Bereavement Counseling Education: 2015 Without You
The beginning of a New Year without a loved one can leave one pessimistic about the future and New Year. The previous year took something very special that can never be replaced and leaves the New Year and future years with many questions marks and uncertainties.
The following year is a pivotal time of healing and adaptation for the grieving. It brings along many ‘first” anniversaries. In some cases a first Christmas or first Thanksgiving without a loved one, depending on the time of year the deceased passed. Some anniversaries may also include birthdays, or special anniversaries that will cause the scab of grief to bleed freshly. Ultimately, the most dreaded day of the New Year is the anniversary of the loved one’s death.
So for those of us who lost a loved in 2014, how can we honestly look forward to 2015? We can be optimistic but also realistic. We do not want to harm ourselves by not expressing grief and allowing ourselves to mourn. So while these days and anniversaries will bring grief, we should see the grief as something therapeutic that allows us to heal and express our love in our healthy way.
The optimism for the New Year should be us adapting to the loss in a healthy way that allows us to love the deceased in different spiritual ways. The love and bond never dies but exists in eternity and can never be broken. It is through our grief that we learn to better continue that bond in this life and into the next one.

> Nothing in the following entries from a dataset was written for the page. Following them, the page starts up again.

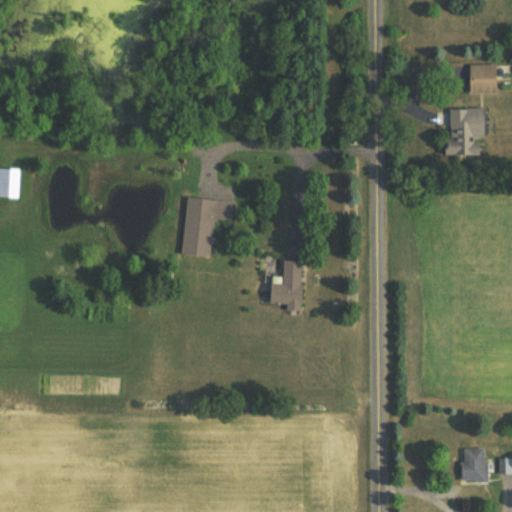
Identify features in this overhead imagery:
building: (488, 79)
building: (471, 131)
road: (293, 147)
building: (11, 183)
building: (205, 224)
road: (380, 255)
building: (293, 286)
building: (479, 465)
road: (440, 484)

The optimism for the New Year also means we are still alive and must continue to exist for others as well as ourselves. Good things can still happen and new bonds will be formed. They can never replace the old bonds but they continue our life story. In any story, the previous chapters are critical, but without the following the chapters the story has no meaning. We need to understand this concept and continue to write future chapters in our life.
So realistically how will 2015 be? It will be happy, it will be sad and there will be times of optimism and times of pessimism. Grief is not linear but is wavelike, oscillating back and forth as we gradually move forward. Yet, as we progress, we cannot forget the bonds that exist with others and the new bonds that still must be formed. In our continued bond with the deceased, let us remember that they want us to be happy and appreciate our love that will be again consummated in the next life.
If you are interested in learning more about Grief and Bereavement Counseling Training then please review our program. Our courses offer Bereavement Counseling Education for qualified professionals who hope to achieve certification in Grief Counseling.
In the meantime, please realize that your grief is not something to throw to the side but to embrace because the gift of love between you and the loved one lost is beautiful and not something to be taken lightly. Try in this New Year to see that this bond still exists but in a different way as you travel this tough road of grief.